Tuesday, November 1, 2011

Confetti Spaghetti Squash

I finally got around to organizing some photos I took over the last few weeks.  In doing so, I realized I neglected sharing a side dish I made with spaghetti squash.  Spaghetti squash qualifies as a winter squash variety, and while it's technically not winter just yet, the view outside tells me otherwise.  Just this weekend we watched icy cold rain turn to snow from our window.  Snow.  In October.  Yes, a rarity, but also a glaringly obvious reason to dig out the wool socks and sweaters we stored away.  Also ironic is the snowman with a pumpkin head that has taken form on my neighbors' lawn.  A collision of autumn and winter it seems, creating a beautiful chaos of sorts.  Although the weather forecast predicts sixty-degree temperatures later this week, I have to remind myself it is New England after all, so you can never be too sure.  Remember those hydrangea pictures I shared with you over the summer?  Here's an updated icy-cold version.  Still beautiful though, don't you think?  Like the hydrangeas, I'm doing my best to embrace the chill at the moment.

This side dish is something I made with things I had on hand.  If you haven't worked with spaghetti squash before, you are in for a treat.  It's such a nifty and fun vegetable to play around with.  The insides hold delectable sweet and crunchy strands that can be jazzed up any number of ways.  I've had it sweet with butter and brown sugar.  I've had it savory with chopped tomatoes and feta, and I've even had it spicy with crushed red pepper flakes.  A good deal of recipes call for a marinara style sauce on top, using the spaghetti squash as a stand in for pasta.  You could certainly go that route if you like, but tomato sauce seems a bit too heavy for something so delicate.  

I chose some mild ingredients that are not at all overpowering or competing.  I saute the strands with leeks, which have a more delicate and mild flavor than onions, add a helping of fresh chopped parsley, and some fresh squeezed lemon juice.  It's all very effortless, very light, and it's a cinch to throw together as a side dish.  Whenever I use leeks, I chop them into half moons and submerge them in a bowl of water.  It's by far the easiest method I've come across.  By swishing them around in a bath, you can remove any debris that gets trapped inside before straining them.  

The process of removing the strands from the squash is easy enough.  I like to start from the front to back, scraping with a fork.  Then I move along the insides, scraping towards the center.  You might be surprised at how much squash each half holds.  It reminds me of nature's own pasta of sorts, but unlike a big bowl of spaghetti, this is light and luscious, and will leave you feeling as such.  The strands get tossed into the wilted leeks, creating confetti of yellow and green ribbons.  With just a handful of ingredients, this might just be the most ridiculously easy side dish I've made.  There you have it, a simple dish, simply stated. 
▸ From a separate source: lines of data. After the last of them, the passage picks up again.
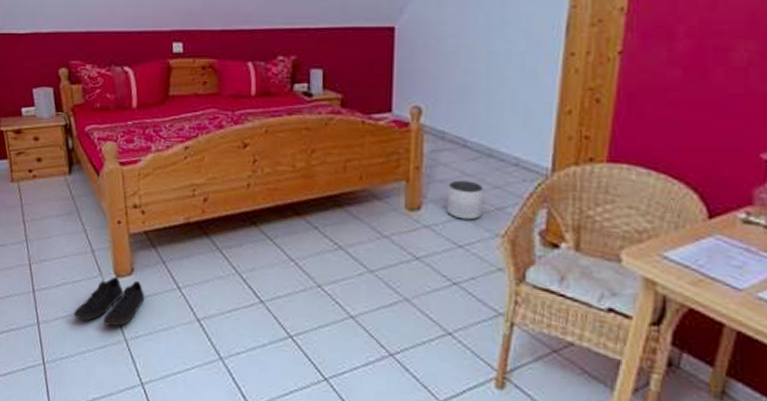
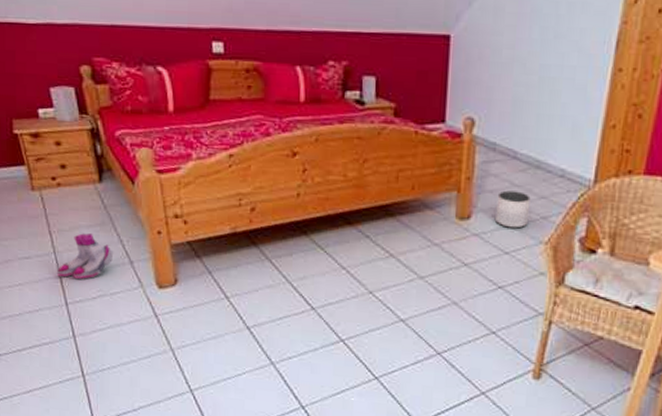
boots: none [27,222,78,268] -> present [57,233,114,280]
shoe: present [74,276,145,326] -> none [114,287,191,337]

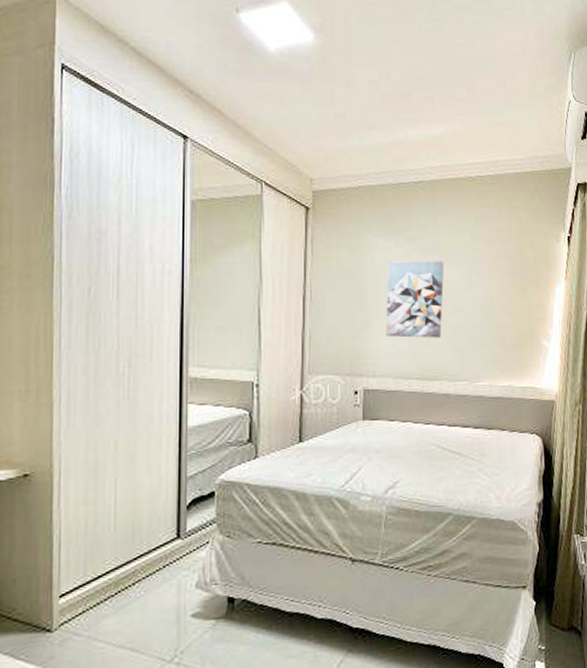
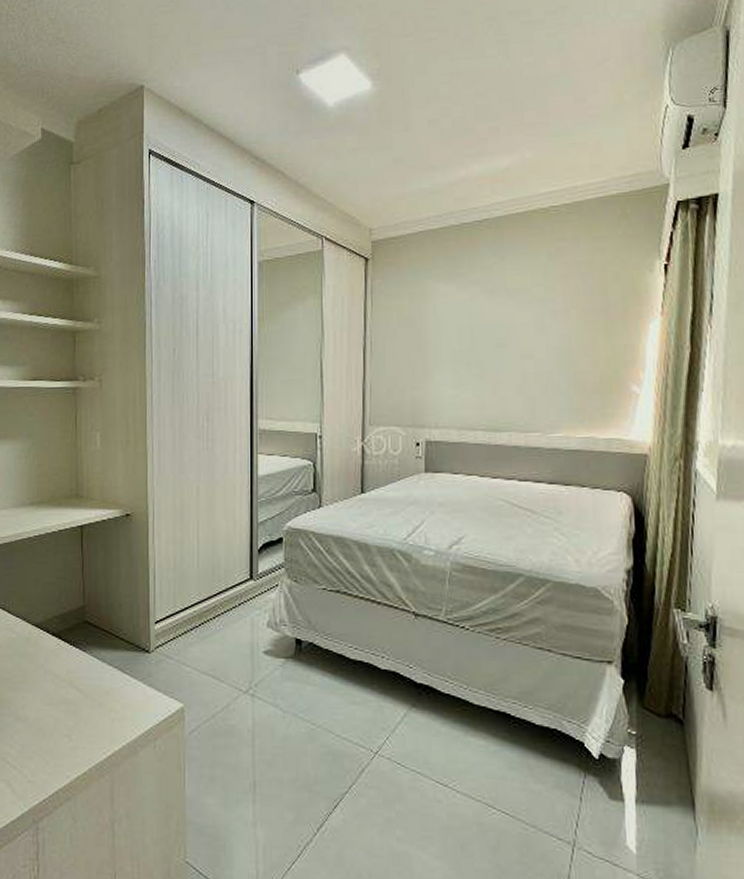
wall art: present [386,260,444,338] -> none [448,303,513,387]

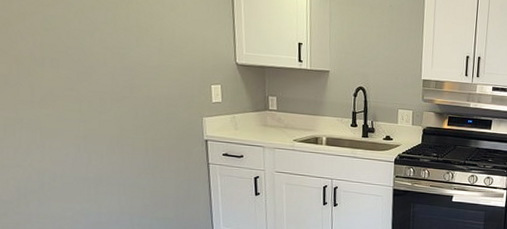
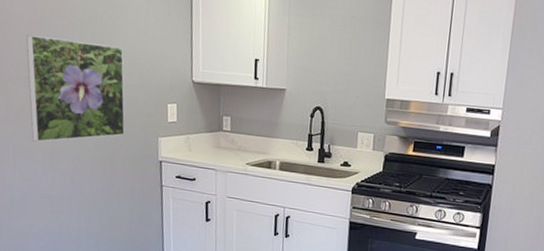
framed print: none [50,15,167,125] -> present [25,35,125,142]

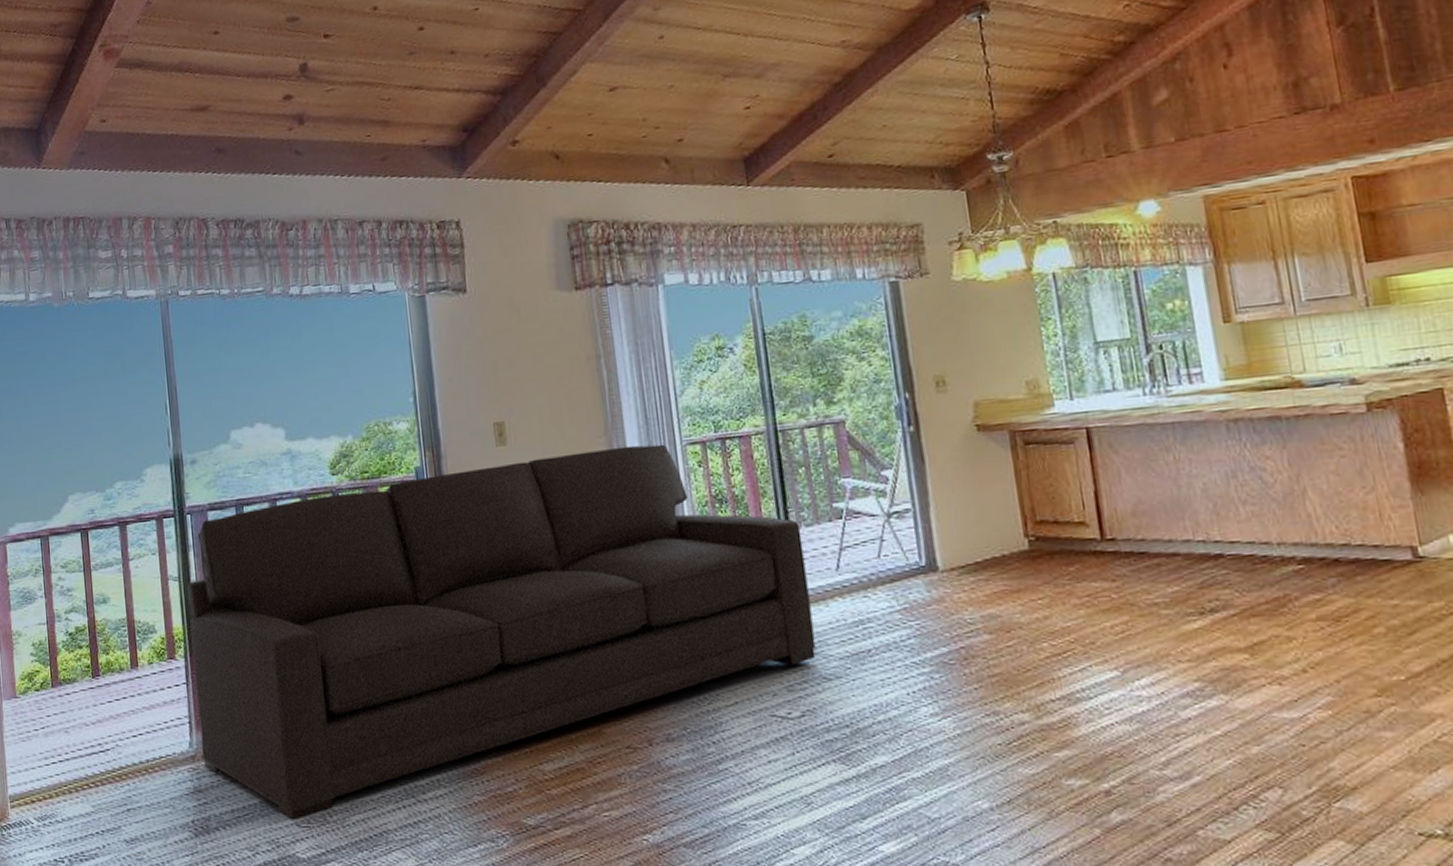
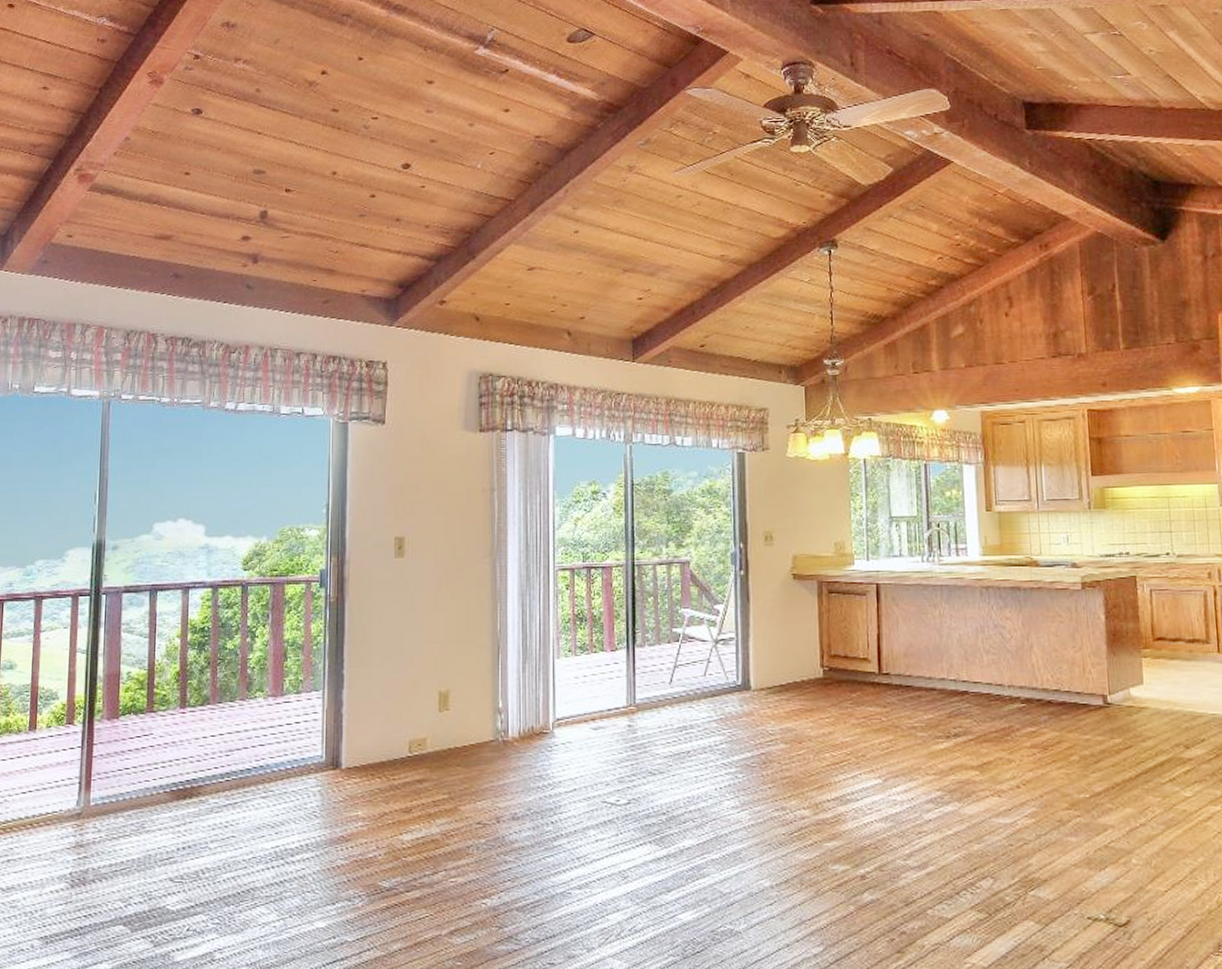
sofa: present [187,444,816,820] -> none [86,567,646,876]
~Confetti Spaghetti Squash Recipe~

1 spaghetti squash (2 1/2-3lbs), roasted with 2 tsp extra virgin olive oil
2 leeks, cut in half lengthwise, and again into 1/2" moons
1 tbsp extra virgin olive oil
handful fresh parsley, chopped
juice of 1 lemon
sea salt and pepper to your liking

Preheat oven to 400 degrees.  Cut your spaghetti squash in half and scoop out the seeds.  Drizzle a tsp of olive oil on each half and roast for about an hour.  You'll know it's done when can be easily pierced in  the center.  Remove from oven and allow to cool enough to handle.  Using a fork, scrape down the insides of the squash to remove the strands.

After cleaning leeks, saute them in a large pan with extra virgin olive oil over medium heat.  Saute for 5-7 minutes, until they have wilted.  Add in the squash strands and stir together.  Add in parsley and lemon juice, incorporating all the ingredients together.  Season with salt and pepper.  Serves 4-6 as a side dish. 

A few more photos of simple beauty I captured, pre-nor'easter.

1 comment:

Anonymous said...

I have always been so curious about spaghetti squash. I see it a lot of times with marina sauce dumped on top in order to imitate a low-carb version of spaghetti, but this looks much, much more intriguing. I think I'm going to pick up some of that squash soon and try some version of this out.